LE CHÂTIMENT DU PÈRE QUI A VIOLÉ ET SODOMISÉ SA PROPRE FILLE DE 8 ANS À YAOUNDÉ.
C’est le dénouement d’une affaire judiciaire qui a tenu en haleine et profondément indigné l’opinion publique de Yaoundé pendant deux longues années. Poursuivi depuis le mois de mai 2024 après une rocambolesque remise en liberté, Pascal Tsala Bina a finalement été rattrapé par la justice. Le tribunal l’a condamné à une peine de 15 ans de prison ferme pour avoir abusé sexuellement de sa propre fille, âgée de seulement 8 ans au moment des faits. Le calvaire de la jeune victime trouve ses racines dans une manipulation familiale d’un cynisme glaçant. Les faits révèlent que Pascal Tsala Bina avait renié cette enfant avant même sa naissance. Pourtant, huit ans plus tard, il reparaît soudainement dans la vie de la fillette. Se présentant sous les traits d’un père soucieux de l’avenir de sa progéniture, il exige de l’accueillir sous son toit, utilisant le prétexte de prendre en charge sa scolarité. Cette promesse d’un avenir meilleur s’est très vite transformée en un effroyable huis clos.
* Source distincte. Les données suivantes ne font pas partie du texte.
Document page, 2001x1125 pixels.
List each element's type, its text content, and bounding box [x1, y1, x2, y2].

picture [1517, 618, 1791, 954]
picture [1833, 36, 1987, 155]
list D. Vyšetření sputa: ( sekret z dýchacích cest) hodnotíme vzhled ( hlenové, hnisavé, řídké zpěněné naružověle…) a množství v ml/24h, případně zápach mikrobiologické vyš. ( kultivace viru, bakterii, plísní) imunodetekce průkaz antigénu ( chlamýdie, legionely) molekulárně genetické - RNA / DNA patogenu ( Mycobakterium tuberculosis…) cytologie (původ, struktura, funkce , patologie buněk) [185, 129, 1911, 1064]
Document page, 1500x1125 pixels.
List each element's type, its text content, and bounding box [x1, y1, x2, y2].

Une fois la mineure installée au domicile de son géniteur, loin de tout regard extérieur, les abus systémiques commencent. Loin de l’encadrement éducatif promis, le père soumet l’enfant à une violence psychologique et physique extrême. Selon les déclarations glaçantes de la victime, son père la séquestrait pour la contraindre à visionner des contenus pornographiques. Ces vidéos obscènes servaient de mode opératoire : il obligeait ensuite la fillette à reproduire exactement les scènes dégradantes qu’elle venait de regarder. Lorsque le scandale éclate initialement il y’a deux ans, les preuves matérielles sont pourtant accablantes. Un certificat médical détaillé est immédiatement dressé, confirmant sans l’ombre d’un doute les traumatismes, les viols et la sodomie subis par l’enfant. Malgré ces éléments probants, le dossier prend une tournure révoltante.
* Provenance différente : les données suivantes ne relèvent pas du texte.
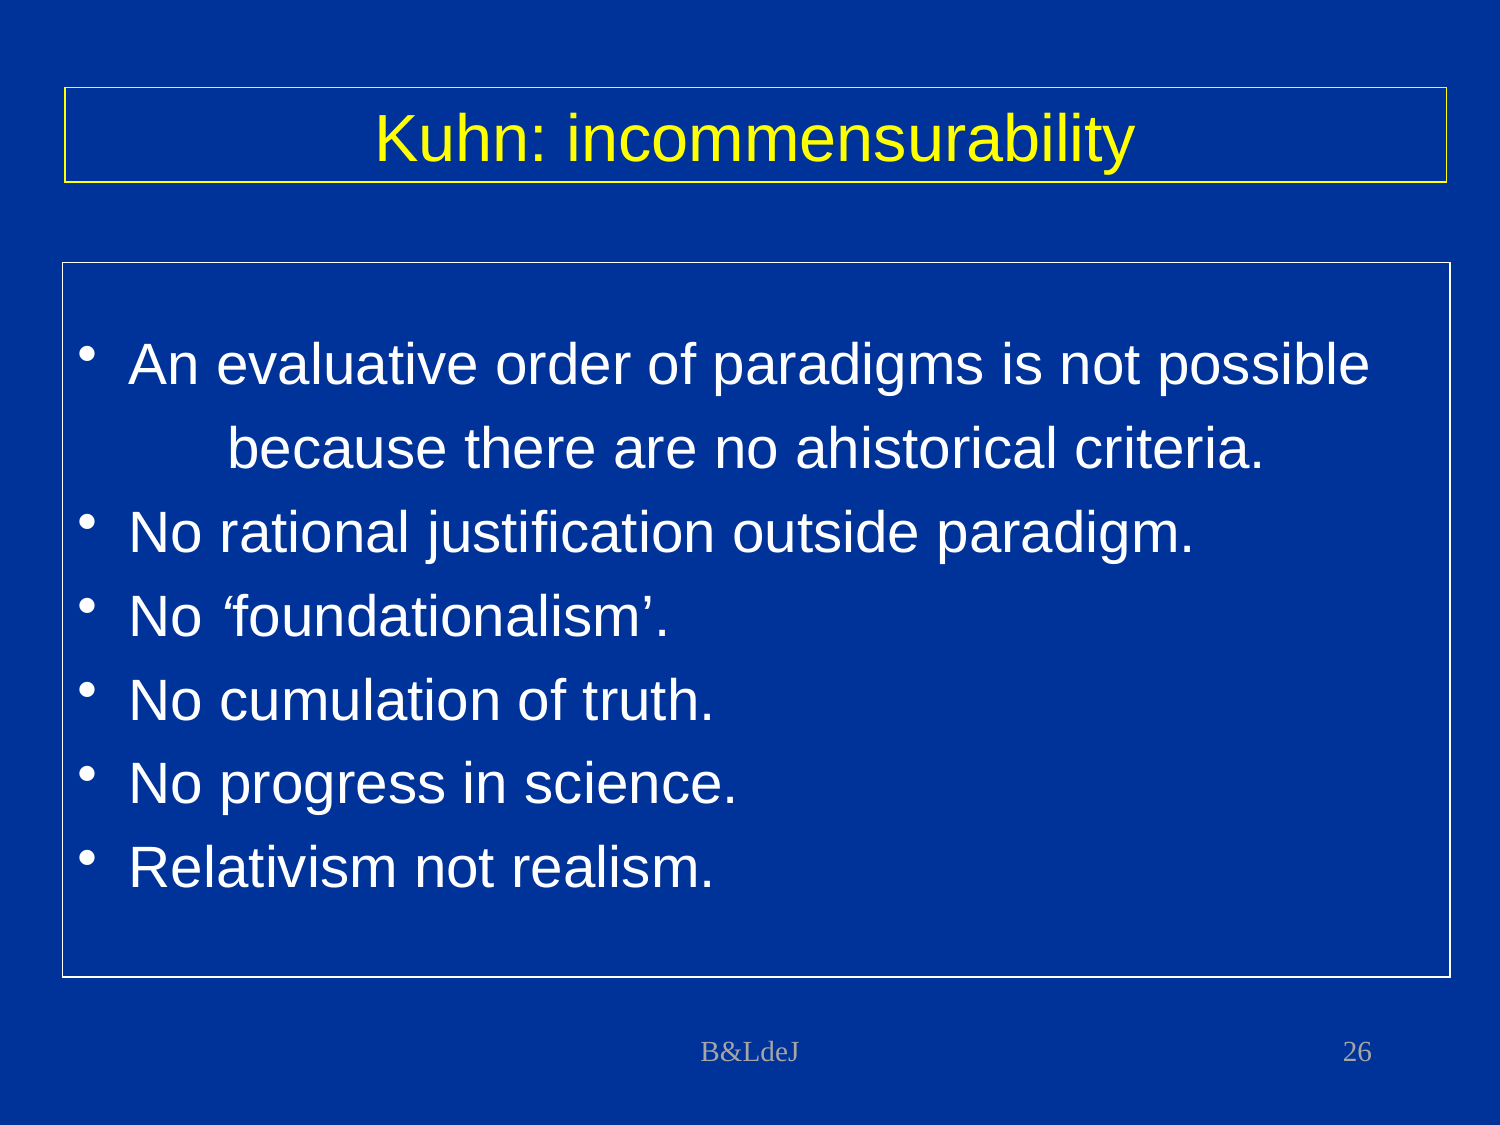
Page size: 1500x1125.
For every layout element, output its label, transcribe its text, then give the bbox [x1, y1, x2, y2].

text_box An evaluative order of paradigms is not possible because there are no ahistorical criteria. No rational justification outside paradigm. No ‘foundationalism’. No cumulation of truth. No progress in science. Relativism not realism. [62, 262, 1450, 977]
text_box Kuhn: incommensurability [64, 87, 1447, 183]
footer B&LdeJ [512, 1025, 988, 1100]
slide_number 26 [1074, 1025, 1388, 1100]
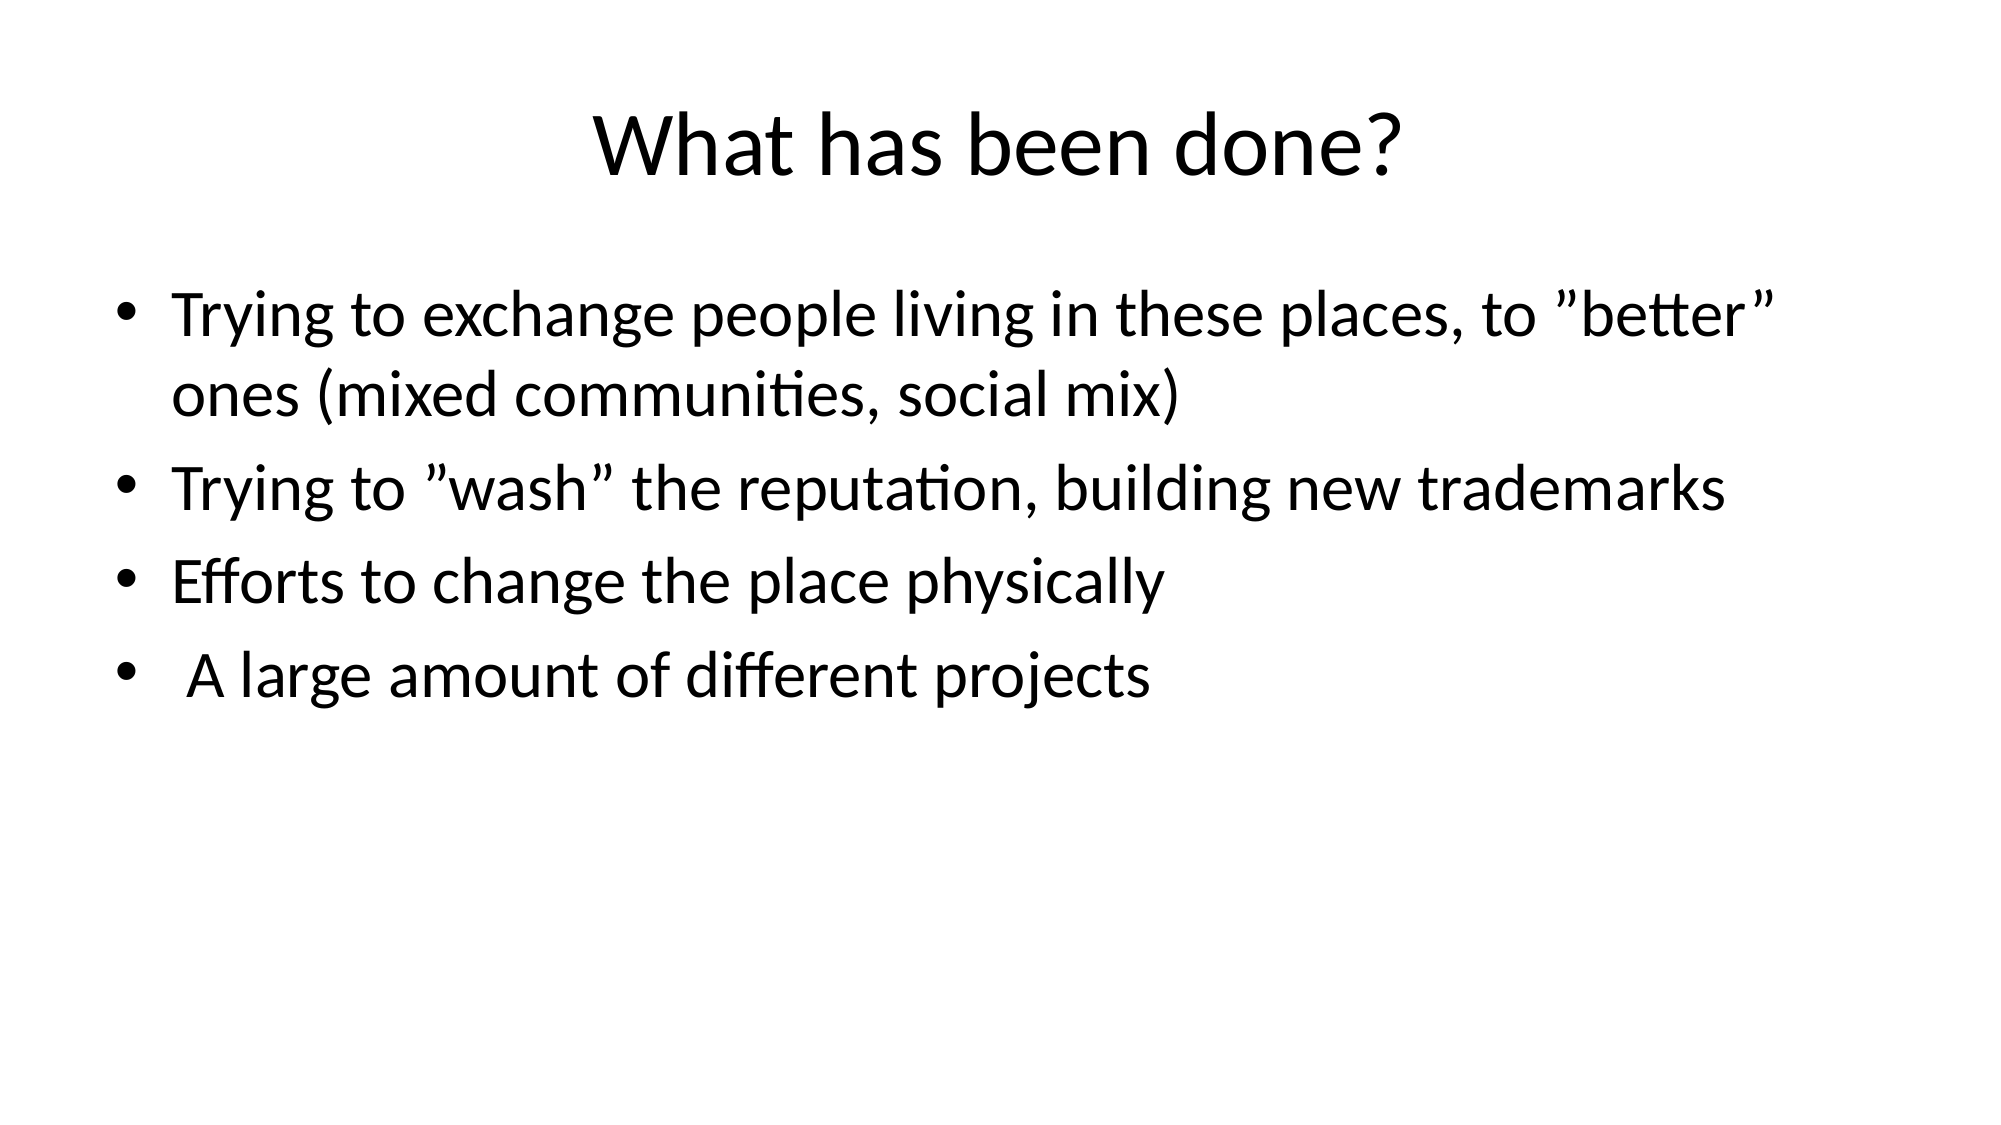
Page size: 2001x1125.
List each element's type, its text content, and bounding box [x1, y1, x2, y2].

title What has been done? [99, 45, 1900, 233]
list Trying to exchange people living in these places, to ”better” ones (mixed communities, social mix) Trying to ”wash” the reputation, building new trademarks Efforts to change the place physically A large amount of different projects [99, 262, 1900, 1005]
À la faveur de tractations obscures dans les couloirs de la justice, le mis en cause parvient à obtenir une libération pure et simple, un camouflet insoutenable pour la victime et ses proches. Il aura fallu l’intervention déterminante de la presse et de la société civile pour empêcher que ce crime ne reste impuni. Face à cette libération injustifiée, un véritable tollé médiatique s’organise à Yaoundé et au-delà. La pression populaire et l’indignation collective deviennent telles qu’elles contraignent le système à réagir. Pascal Tsala Bina est de nouveau appréhendé et les poursuites sont officiellement relancées en mai 2024. La condamnation à 15 ans de réclusion criminelle prononcée aujourd’hui vient sceller le sort de cet homme. Au-delà de la sanction pénale d’un prédateur intrafamilial, ce verdict met en lumière les failles d’un système qui a failli abandonner une enfant, mais rappelle surtout la force de l’opinion publique et des médias lorsqu’il s’agit d’exiger que justice soit rendue.